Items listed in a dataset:
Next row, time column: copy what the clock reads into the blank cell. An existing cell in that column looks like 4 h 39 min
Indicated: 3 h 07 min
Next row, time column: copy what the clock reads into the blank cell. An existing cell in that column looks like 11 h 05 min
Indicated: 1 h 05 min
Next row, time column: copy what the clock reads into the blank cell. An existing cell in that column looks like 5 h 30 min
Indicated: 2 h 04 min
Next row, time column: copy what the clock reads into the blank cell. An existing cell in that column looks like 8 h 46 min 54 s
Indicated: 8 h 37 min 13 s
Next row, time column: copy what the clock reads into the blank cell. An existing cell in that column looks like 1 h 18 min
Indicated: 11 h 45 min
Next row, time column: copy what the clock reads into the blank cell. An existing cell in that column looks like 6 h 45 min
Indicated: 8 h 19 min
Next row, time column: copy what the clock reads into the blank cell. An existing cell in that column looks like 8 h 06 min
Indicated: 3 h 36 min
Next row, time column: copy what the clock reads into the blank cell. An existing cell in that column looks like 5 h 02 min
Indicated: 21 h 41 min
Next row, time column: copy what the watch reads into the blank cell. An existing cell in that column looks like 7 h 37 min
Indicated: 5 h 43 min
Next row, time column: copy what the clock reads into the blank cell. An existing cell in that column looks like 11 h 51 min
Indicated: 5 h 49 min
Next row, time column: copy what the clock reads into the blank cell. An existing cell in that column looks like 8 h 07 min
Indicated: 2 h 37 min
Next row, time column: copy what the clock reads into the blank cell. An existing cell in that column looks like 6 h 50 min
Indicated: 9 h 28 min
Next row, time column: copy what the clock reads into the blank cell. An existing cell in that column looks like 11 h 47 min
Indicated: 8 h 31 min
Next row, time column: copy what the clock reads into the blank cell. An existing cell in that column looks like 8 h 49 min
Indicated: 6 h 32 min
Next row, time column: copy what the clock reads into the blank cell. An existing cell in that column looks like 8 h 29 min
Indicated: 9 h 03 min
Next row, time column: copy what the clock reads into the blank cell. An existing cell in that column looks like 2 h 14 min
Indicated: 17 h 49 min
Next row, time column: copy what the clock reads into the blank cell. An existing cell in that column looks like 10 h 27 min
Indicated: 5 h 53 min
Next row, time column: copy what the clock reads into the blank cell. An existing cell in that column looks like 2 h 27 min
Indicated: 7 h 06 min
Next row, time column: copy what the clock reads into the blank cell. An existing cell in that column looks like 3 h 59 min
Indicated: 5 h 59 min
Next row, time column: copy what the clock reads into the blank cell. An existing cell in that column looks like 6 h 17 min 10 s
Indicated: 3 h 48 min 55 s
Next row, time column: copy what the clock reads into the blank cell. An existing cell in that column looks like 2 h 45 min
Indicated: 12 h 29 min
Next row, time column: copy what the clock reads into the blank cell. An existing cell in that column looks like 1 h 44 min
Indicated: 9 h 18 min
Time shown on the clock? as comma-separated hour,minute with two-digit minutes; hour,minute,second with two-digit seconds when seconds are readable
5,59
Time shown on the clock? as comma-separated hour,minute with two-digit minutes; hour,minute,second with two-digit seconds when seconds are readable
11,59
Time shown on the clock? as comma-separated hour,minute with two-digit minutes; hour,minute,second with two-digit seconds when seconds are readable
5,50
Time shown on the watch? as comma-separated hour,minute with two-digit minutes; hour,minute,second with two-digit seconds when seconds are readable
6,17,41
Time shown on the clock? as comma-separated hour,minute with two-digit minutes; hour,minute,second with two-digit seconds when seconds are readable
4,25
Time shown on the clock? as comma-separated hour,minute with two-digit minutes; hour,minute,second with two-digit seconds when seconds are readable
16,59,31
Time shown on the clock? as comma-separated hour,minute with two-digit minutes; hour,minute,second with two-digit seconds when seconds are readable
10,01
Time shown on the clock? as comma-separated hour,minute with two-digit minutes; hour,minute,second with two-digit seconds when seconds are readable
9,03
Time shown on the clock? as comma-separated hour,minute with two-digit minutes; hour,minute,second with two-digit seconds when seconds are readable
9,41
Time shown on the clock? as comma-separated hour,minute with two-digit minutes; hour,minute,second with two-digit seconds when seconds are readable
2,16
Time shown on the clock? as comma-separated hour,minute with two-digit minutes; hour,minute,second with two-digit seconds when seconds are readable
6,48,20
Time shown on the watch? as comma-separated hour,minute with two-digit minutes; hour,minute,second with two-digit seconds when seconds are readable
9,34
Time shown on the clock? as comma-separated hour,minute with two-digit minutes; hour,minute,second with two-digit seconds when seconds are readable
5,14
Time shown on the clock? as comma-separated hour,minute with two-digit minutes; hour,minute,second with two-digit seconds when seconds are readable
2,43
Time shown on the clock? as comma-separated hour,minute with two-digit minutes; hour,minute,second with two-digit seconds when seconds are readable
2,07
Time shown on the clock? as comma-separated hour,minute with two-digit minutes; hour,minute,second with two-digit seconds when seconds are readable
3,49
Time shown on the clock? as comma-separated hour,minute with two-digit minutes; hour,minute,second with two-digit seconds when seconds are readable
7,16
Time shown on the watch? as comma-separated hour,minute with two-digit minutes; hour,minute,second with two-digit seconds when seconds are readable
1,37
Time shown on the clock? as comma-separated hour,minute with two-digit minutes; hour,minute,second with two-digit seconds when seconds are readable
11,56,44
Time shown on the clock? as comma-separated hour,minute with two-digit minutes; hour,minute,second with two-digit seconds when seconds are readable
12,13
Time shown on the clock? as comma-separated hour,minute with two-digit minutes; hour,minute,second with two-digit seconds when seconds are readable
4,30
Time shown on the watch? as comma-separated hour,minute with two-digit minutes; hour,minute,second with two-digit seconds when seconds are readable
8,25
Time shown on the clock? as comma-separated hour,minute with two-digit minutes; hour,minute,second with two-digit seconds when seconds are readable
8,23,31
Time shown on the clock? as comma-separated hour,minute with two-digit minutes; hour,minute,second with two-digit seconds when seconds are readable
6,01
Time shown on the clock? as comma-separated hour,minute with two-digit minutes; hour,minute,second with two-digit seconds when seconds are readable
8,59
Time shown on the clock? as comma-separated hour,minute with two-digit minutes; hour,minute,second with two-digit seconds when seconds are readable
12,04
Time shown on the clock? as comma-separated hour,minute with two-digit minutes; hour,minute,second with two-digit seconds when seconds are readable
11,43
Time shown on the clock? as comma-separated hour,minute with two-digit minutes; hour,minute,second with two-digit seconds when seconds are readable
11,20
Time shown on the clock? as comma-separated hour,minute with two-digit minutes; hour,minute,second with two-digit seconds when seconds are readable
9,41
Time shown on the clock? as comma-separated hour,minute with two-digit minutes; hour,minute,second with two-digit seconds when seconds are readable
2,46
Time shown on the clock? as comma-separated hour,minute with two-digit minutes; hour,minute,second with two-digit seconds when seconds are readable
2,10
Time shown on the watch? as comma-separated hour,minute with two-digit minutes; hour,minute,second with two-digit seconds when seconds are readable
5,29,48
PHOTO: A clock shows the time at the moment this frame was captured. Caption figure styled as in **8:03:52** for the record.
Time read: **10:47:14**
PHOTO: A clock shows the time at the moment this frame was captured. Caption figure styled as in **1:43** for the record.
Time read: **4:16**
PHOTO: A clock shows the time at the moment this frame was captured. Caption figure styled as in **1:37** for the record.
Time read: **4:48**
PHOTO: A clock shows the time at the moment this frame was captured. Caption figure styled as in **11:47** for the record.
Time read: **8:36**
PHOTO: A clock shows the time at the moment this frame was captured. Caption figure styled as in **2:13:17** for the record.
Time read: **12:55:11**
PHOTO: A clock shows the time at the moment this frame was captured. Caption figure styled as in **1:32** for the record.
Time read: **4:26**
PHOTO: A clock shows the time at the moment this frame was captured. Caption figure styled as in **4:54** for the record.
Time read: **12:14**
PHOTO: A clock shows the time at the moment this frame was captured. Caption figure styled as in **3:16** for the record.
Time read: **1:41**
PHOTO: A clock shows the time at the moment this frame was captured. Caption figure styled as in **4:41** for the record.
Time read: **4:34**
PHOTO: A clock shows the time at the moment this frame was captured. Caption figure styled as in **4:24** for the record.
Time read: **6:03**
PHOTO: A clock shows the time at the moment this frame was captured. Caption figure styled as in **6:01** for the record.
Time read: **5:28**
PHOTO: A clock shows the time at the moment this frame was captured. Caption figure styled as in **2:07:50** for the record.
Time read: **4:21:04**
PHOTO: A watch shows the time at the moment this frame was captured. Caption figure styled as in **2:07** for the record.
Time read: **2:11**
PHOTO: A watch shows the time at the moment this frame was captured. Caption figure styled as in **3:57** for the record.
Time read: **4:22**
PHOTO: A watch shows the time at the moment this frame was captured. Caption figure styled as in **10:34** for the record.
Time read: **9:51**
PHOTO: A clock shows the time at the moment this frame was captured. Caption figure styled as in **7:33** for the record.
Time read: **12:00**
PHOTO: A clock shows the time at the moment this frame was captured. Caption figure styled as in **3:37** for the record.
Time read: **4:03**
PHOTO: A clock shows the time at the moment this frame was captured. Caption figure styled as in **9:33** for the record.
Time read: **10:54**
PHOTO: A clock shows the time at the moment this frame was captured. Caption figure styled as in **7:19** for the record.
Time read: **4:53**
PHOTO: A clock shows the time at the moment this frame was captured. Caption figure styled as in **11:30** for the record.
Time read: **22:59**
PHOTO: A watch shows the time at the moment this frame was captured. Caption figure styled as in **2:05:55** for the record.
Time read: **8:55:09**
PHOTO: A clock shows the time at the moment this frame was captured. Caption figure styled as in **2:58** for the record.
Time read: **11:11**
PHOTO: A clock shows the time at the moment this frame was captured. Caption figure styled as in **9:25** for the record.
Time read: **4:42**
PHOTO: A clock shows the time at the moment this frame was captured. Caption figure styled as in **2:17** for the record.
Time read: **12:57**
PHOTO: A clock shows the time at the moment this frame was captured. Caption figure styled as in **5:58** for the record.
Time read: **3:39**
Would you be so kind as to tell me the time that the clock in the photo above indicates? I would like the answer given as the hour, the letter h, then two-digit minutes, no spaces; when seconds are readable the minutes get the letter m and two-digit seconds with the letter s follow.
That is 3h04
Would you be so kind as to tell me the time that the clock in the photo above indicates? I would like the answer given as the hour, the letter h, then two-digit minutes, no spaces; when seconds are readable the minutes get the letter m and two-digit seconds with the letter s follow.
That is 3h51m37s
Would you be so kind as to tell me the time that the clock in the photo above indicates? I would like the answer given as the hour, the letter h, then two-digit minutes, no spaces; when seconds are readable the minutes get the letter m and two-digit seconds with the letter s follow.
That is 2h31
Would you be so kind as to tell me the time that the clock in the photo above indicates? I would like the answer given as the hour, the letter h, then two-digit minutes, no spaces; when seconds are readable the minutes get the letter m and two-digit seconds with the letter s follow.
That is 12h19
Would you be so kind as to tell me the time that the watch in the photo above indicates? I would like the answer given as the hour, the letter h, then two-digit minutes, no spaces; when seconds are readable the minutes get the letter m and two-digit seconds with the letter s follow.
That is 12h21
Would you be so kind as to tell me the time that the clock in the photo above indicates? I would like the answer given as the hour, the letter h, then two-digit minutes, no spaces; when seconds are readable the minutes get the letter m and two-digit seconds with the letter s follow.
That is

§ **WRITTEN INSTRUCTION**
Lay out the records as a Markdown table with the columns No. and Line, giving each line its row number and skipping blank lines. Begin at the first line of the records and stop after the line that contains "Indicated: 1 h 05 min".

§ **ANSWER TO THIS PROBLEM**
| No. | Line |
|---|---|
| 1 | Next row, time column: copy what the clock reads into the blank cell. An existing cell in that column looks like 4 h 39 min |
| 2 | Indicated: 3 h 07 min |
| 3 | Next row, time column: copy what the clock reads into the blank cell. An existing cell in that column looks like 11 h 05 min |
| 4 | Indicated: 1 h 05 min |